Extracted entries:
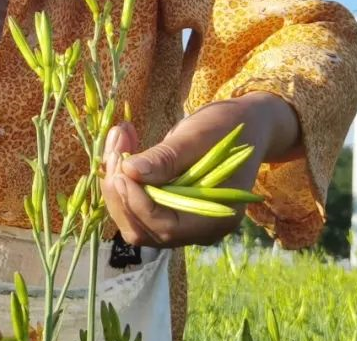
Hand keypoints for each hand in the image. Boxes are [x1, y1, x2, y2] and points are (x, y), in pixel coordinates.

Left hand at [100, 92, 300, 247]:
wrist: (241, 127)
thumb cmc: (224, 128)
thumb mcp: (198, 135)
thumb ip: (167, 157)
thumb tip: (130, 170)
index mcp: (215, 219)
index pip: (164, 227)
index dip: (136, 201)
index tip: (120, 166)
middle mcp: (197, 230)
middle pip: (143, 230)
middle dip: (120, 191)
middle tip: (115, 149)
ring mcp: (181, 223)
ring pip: (133, 220)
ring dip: (116, 183)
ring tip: (118, 140)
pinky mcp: (167, 210)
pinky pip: (136, 206)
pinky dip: (122, 179)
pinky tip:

Task item: All that is needed is the line containing "index pip: (164, 227)" and each line after it to the end of the data above, set down exactly.

Reply:
index pip: (164, 227)
index dip: (136, 201)
index tip: (120, 166)
middle mcp: (197, 230)
middle pip: (143, 230)
middle dip: (120, 191)
middle tip: (115, 149)
ring mcp: (181, 223)
ring pip: (133, 220)
ring dip: (116, 183)
ring tip: (118, 140)
pinky mcp: (167, 210)
pinky pip: (136, 206)
pinky dip: (122, 179)
pinky tip:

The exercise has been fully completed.